### Activity
If a line in the data holds the string "Income", list it.
*** Opening Provided material ***
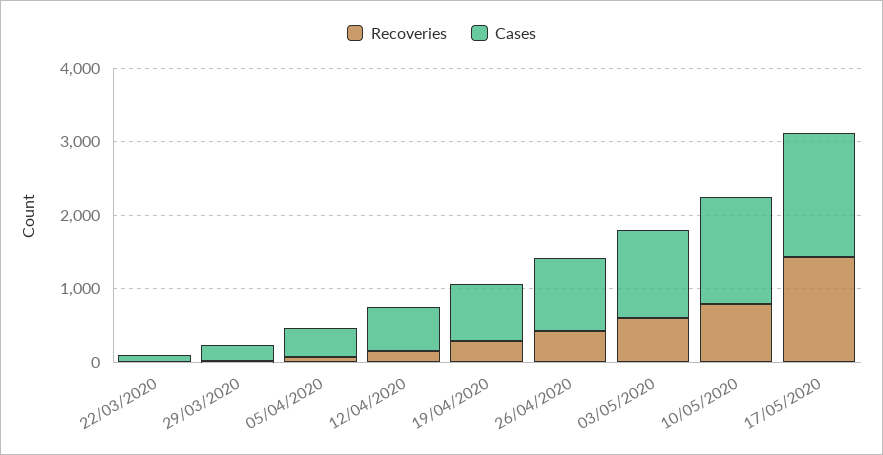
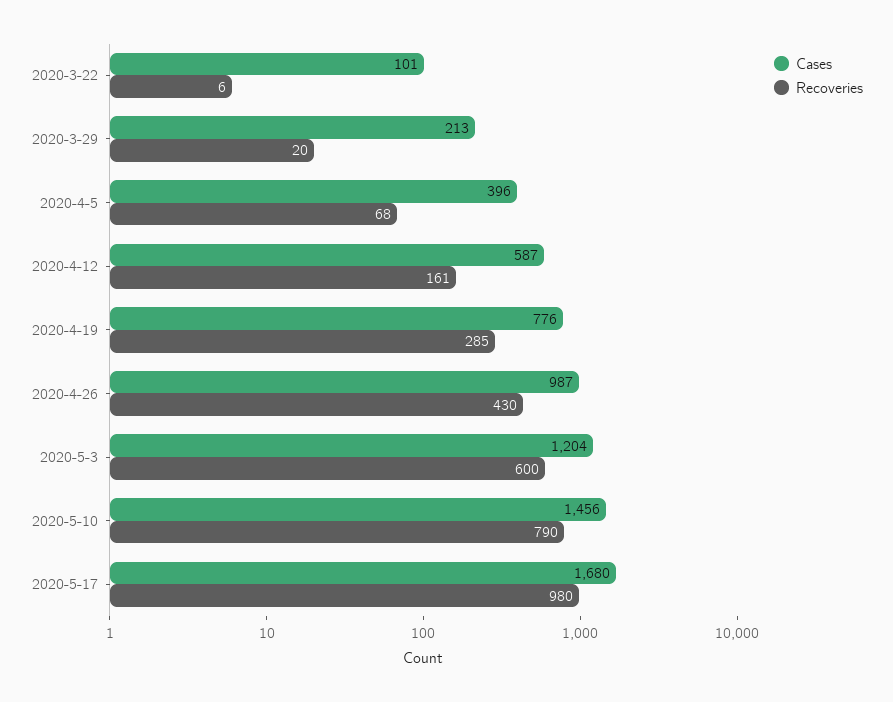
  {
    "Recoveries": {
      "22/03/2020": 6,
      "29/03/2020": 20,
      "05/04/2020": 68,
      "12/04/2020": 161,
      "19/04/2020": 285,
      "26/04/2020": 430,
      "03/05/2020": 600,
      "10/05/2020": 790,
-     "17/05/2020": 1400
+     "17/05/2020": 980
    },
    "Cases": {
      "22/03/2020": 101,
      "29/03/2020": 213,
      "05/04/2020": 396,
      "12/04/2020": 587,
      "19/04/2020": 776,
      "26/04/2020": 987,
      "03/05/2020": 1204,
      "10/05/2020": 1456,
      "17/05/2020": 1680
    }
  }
*** Closing Provided material ***
*** Opening Provided material ***
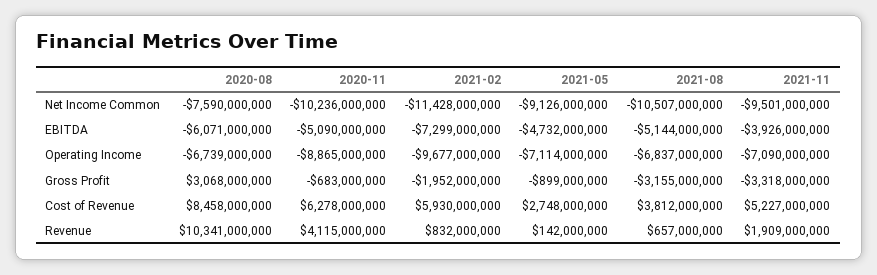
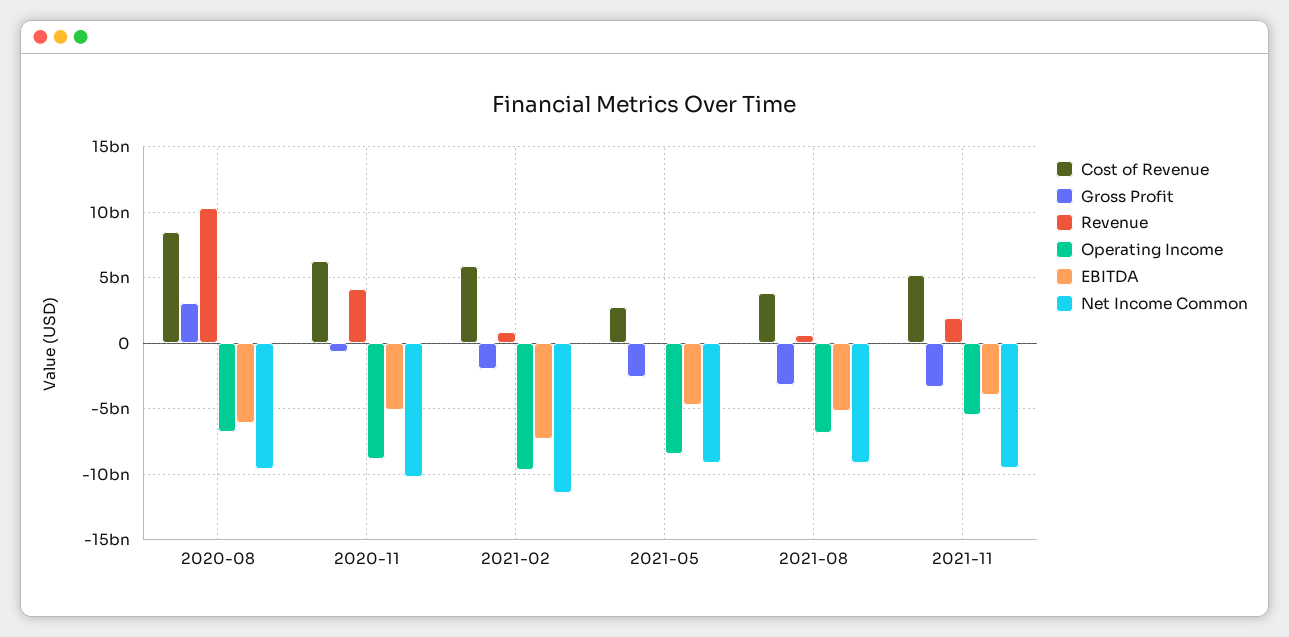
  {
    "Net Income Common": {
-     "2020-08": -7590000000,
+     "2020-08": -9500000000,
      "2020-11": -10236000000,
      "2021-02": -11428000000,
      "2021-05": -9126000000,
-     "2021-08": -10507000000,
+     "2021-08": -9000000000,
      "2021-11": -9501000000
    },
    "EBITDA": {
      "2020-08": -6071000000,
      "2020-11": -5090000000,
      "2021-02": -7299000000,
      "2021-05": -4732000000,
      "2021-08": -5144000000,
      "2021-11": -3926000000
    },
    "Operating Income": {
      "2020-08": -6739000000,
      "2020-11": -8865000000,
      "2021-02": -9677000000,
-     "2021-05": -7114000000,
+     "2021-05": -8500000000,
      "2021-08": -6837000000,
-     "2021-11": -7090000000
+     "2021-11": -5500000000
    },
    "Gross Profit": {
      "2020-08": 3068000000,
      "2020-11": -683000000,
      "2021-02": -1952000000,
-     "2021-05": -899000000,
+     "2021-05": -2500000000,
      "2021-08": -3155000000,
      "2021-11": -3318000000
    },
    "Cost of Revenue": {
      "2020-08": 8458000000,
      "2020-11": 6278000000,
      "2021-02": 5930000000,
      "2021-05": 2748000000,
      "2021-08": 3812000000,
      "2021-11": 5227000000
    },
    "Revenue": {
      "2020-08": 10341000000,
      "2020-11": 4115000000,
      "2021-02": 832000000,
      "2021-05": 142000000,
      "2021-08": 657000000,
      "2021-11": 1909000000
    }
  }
*** Closing Provided material ***
### Reply to the exercise
    "Net Income Common": {
    "Operating Income": {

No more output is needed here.